Consider a game with 2 stages. In the first stage, the player tosss a coin until a head is appears

Question

Consider a game with 2 stages. In the first stage, the player tosss a coin until a head is appears. Say that it takes j flips to get a head.
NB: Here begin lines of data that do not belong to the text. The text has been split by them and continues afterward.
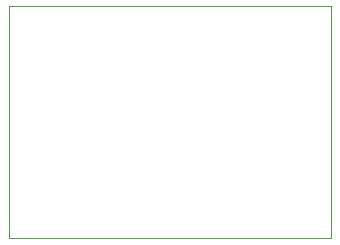
<source format=gbr>
G04 #@! TF.GenerationSoftware,KiCad,Pcbnew,(5.1.0)-1*
G04 #@! TF.CreationDate,2019-06-17T22:32:11+07:00*
G04 #@! TF.ProjectId,RCswitch2,52437377-6974-4636-9832-2e6b69636164,rev?*
G04 #@! TF.SameCoordinates,Original*
G04 #@! TF.FileFunction,Profile,NP*
%FSLAX46Y46*%
G04 Gerber Fmt 4.6, Leading zero omitted, Abs format (unit mm)*
G04 Created by KiCad (PCBNEW (5.1.0)-1) date 2019-06-17 22:32:11*
%MOMM*%
%LPD*%
G04 APERTURE LIST*
%ADD10C,0.120000*%
G04 APERTURE END LIST*
D10*
X25781000Y-58293000D02*
X25781000Y-38608000D01*
X53086000Y-58293000D02*
X25781000Y-58293000D01*
X53086000Y-38608000D02*
X53086000Y-58293000D01*
X25781000Y-38608000D02*
X53086000Y-38608000D01*
M02*

</source>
Then, in the second stage, he random draws an integer between 1 and $ 2^j $ to get his winnings (so for example if he draws 2,he gets 2 dollars). a) What is the average amount of dollars he gets? b)Given that he wins 4 dollars, what is the probability that the coin was flipped exactly 6 times,i.e,that j=6?
My work for question a is I have the probability $\frac{1}{2^j}$ until getting a head,and each time I have a head,i calculate the expected value of money in range from 1 to j,so:
\begin{equation} E(X) = \sum_{j=1}^\infty \frac{1}{2^j}\sum_{i=1}^{j}i\frac{1}{2^j} \end{equation} b) I call A is the event he gets 4 dollars and B is the event he flipped the coin exactly 6 times,so
\begin{equation} P(B|A) = \frac{P(B \cap A)}{P(A)} \end{equation} with
\begin{equation} P(B \cap A) = \frac{1}{2^6} \ and \ P(A)=\sum_{i=2}^\infty \frac{1}{2^i} \end{equation} is it a right way to do? if it's right, how can i calculate the sums?

Answer 1

(a) Your inner summation should go from $1$ to $2^j$. You can also simplify the summations:

$$ \begin{equation} E(X) = \sum_{j=1}^\infty \frac{1}{2^j}\sum_{i=1}^{2^j}i\frac{1}{2^j} = \sum_{j=1}^\infty \left( \frac{1}{2^j}\cdot \frac{1+2^j}{2} \right) =\frac{1}{2}\sum_{j=1}^\infty \left( \frac{1}{2^j} + 1 \right) = +\infty \end{equation} $$

(b) How did you get $P(B \cap A) = \frac{1}{2^6}$? Isn't that $P(B)$? Since $P(A)$ and $P(A \cap B)$ are hard to computer I suggest computing the conditional this way:

$$ \begin{equation} P(flip=6|won=$4) = \frac{P(won=$4|flip=6)P(flip=6)}{\sum\limits_{i=1}^\infty P(won=$4|flip=i)P(flip=i)} \end{equation} $$